25ème dimanche du temps ordinaire - 23 septembre 2018

Mc 9, 30-37

 

Pourquoi parler de soi à la troisième personne du singulier ? Comme on vient de l’entendre dans l’évangile de la part de Jésus ? Les sites et forums de psychologie estiment que cela permet au titulaire d’une fonction d’indiquer que cette fonction dépasse ou transcende sa personne : vous parlez au premier ministre de la France ! C’est le Curé de la Compassion qui vous le dit. D’autres prétendent que cela réduit le stress, quand on se parle à soi-même à la troisième personne : cela aiderait à l’équilibre émotionnel (sic). Ils essayeront.

Que peut-on en déduire de la conscience que Jésus avait d’être Dieu ? Avait-il vraiment conscience de sa divinité ? Ne peut-on pas penser que cette réalité le dépassait ? Que sa divinité échappait à son humanité ? Cette question a été souvent disputée. L’évangile de ce dimanche montre en tout cas la conscience qu’il avait de sa mission, d’être l’envoyé de Dieu, le Christ, puisqu’il s’applique à lui-même le titre messianique révélé par les prophètes : ‘Fils de l’homme’. Une nouvelle fois, il annonce jusqu’où sa mission le conduira, à sa Passion et sa Résurrection : « le Fils de l’homme est livré aux mains des hommes ; ils le tueront et, trois jours après sa mort, il ressuscitera ». Il s’est livré lui-même, dira saint Paul dans ce passage admirable de la Lettre aux Galates qui exprime le changement intérieur de la foi : « Je vis, mais ce n’est plus moi, c’est le Christ qui vit en moi. Ce que je vis aujourd’hui dans la chair, je le vis dans la foi au Fils de Dieu qui m’a aimé et s’est livré lui-même pour moi » (Gal 2, 20).

★ ★ ★ ★ ★ ★ ★

__Consigne 1__.
Résumez le texte étudié en deux phrases.
Le texte étudié et la liste n'ont aucun lien entre eux.

★ ★ ★ ★ ★ ★ ★

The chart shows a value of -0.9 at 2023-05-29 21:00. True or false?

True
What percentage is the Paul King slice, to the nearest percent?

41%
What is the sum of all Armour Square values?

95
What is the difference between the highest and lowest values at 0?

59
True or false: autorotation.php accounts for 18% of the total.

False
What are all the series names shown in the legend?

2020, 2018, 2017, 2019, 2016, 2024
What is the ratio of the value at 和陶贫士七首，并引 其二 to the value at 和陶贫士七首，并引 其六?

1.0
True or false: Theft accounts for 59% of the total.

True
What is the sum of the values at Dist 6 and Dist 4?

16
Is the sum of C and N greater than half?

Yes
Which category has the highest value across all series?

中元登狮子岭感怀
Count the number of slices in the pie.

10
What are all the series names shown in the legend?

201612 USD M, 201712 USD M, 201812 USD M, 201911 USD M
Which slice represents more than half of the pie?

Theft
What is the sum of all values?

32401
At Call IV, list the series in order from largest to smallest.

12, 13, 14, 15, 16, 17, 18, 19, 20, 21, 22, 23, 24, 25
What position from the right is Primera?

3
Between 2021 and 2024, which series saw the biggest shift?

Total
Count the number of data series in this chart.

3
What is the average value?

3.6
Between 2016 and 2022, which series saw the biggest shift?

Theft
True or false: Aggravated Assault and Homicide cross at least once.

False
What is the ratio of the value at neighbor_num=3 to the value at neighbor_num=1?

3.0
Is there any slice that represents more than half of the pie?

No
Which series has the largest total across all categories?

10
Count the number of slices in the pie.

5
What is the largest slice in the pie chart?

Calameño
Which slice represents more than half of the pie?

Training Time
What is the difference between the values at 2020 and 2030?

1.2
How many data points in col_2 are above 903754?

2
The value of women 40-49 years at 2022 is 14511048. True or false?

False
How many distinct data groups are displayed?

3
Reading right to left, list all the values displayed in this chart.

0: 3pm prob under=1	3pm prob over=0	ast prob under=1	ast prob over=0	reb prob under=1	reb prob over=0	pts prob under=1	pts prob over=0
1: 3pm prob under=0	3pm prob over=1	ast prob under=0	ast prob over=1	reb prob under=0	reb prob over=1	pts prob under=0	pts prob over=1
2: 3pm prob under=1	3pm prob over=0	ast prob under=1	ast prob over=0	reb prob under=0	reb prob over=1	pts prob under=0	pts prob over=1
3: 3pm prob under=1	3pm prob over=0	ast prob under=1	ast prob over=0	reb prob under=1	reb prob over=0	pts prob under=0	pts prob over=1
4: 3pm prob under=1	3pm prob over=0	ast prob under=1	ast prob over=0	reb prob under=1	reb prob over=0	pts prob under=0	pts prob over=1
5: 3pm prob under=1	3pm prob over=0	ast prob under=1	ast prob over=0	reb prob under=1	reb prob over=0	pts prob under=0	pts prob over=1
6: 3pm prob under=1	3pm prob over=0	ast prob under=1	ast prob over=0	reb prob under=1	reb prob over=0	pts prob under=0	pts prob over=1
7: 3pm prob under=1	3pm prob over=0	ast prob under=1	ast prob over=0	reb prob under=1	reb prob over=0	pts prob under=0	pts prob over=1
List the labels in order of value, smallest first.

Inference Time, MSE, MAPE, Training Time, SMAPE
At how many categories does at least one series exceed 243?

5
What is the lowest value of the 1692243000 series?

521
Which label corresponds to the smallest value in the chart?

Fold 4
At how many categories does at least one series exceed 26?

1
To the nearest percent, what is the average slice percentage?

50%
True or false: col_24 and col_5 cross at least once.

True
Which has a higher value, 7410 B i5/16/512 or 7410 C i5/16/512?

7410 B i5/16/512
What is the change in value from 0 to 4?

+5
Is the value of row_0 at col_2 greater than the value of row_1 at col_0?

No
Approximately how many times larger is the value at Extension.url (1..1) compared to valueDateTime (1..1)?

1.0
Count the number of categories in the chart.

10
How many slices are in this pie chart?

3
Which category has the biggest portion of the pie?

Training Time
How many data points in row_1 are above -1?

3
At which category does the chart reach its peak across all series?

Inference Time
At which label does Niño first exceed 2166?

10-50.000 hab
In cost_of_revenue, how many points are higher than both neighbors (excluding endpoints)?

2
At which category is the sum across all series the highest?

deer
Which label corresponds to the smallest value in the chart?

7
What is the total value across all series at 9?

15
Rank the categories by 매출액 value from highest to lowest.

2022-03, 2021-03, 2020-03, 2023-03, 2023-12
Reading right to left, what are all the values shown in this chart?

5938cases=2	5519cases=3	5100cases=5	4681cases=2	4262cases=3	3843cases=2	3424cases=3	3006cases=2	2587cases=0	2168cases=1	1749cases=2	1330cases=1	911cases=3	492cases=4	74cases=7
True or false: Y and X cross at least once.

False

★ ★ ★ ★ ★ ★ ★

__Consigne 2__.
Relevez toutes les lignes de la liste où figure le mot « category », une catégorie.

__Corrigé 1__.
Parler de soi à la troisième personne, comme Jésus dans l'évangile, permettrait selon des sites et forums de psychologie de montrer qu'une fonction dépasse la personne, ou encore de réduire le stress. La question de la conscience que Jésus avait de sa divinité a été souvent disputée, mais l'évangile de ce dimanche montre du moins qu'il avait conscience de sa mission, puisqu'il se donne le titre messianique de « Fils de l'homme » et annonce sa Passion et sa Résurrection.

__Corrigé 2__.
Which category has the highest value across all series?
Which category has the biggest portion of the pie?
At which category does the chart reach its peak across all series?
At which category is the sum across all series the highest?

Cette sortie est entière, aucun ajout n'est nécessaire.